§ About this exercise:
Pictures aside, repeat the whole listing word for word.
··· Extracted information
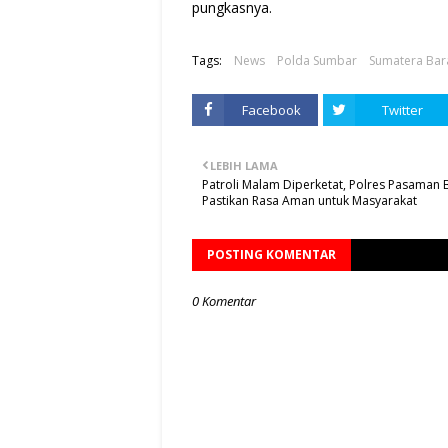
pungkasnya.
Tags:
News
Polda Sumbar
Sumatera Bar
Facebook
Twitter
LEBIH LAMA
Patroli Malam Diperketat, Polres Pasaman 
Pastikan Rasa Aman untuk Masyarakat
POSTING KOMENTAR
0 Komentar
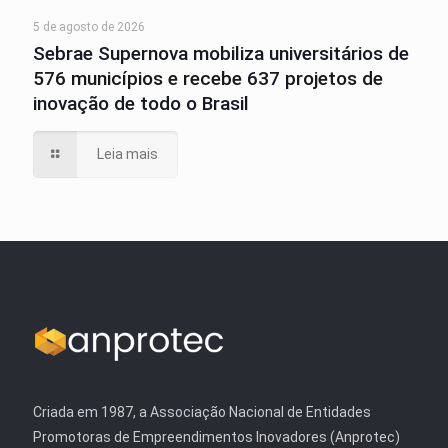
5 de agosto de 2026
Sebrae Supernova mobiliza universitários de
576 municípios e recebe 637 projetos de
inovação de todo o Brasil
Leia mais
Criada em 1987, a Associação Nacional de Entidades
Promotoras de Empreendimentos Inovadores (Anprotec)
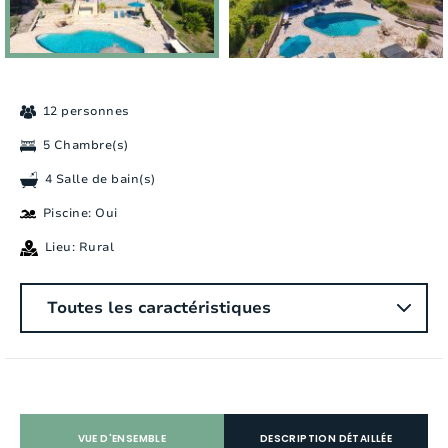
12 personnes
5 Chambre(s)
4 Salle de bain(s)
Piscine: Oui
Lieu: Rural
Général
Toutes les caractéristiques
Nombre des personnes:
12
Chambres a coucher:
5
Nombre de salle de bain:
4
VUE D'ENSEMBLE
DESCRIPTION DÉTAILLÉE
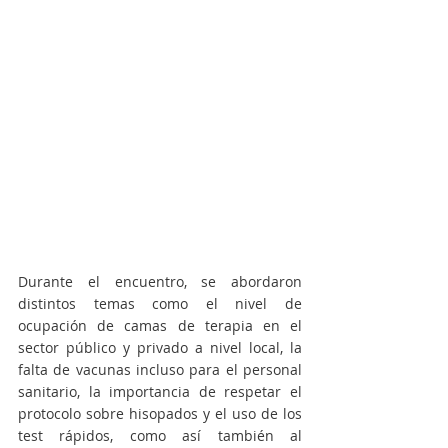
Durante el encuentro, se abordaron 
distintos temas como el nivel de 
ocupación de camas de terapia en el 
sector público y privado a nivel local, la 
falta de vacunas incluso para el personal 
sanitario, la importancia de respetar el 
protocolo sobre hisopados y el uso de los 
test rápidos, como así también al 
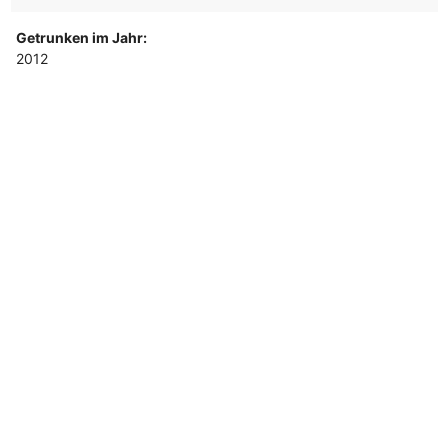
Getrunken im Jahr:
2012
······
§ Exercise response:
pungkasnya.
Tags:
News
Polda Sumbar
Sumatera Bar
Facebook
Twitter
LEBIH LAMA
Patroli Malam Diperketat, Polres Pasaman 
Pastikan Rasa Aman untuk Masyarakat
POSTING KOMENTAR
0 Komentar
5 de agosto de 2026
Sebrae Supernova mobiliza universitários de
576 municípios e recebe 637 projetos de
inovação de todo o Brasil
Leia mais
Criada em 1987, a Associação Nacional de Entidades
Promotoras de Empreendimentos Inovadores (Anprotec)
12 personnes
5 Chambre(s)
4 Salle de bain(s)
Piscine: Oui
Lieu: Rural
Général
Toutes les caractéristiques
Nombre des personnes:
12
Chambres a coucher:
5
Nombre de salle de bain:
4
VUE D'ENSEMBLE
DESCRIPTION DÉTAILLÉE
Durante el encuentro, se abordaron 
distintos temas como el nivel de 
ocupación de camas de terapia en el 
sector público y privado a nivel local, la 
falta de vacunas incluso para el personal 
sanitario, la importancia de respetar el 
protocolo sobre hisopados y el uso de los 
test rápidos, como así también al 
Getrunken im Jahr:
2012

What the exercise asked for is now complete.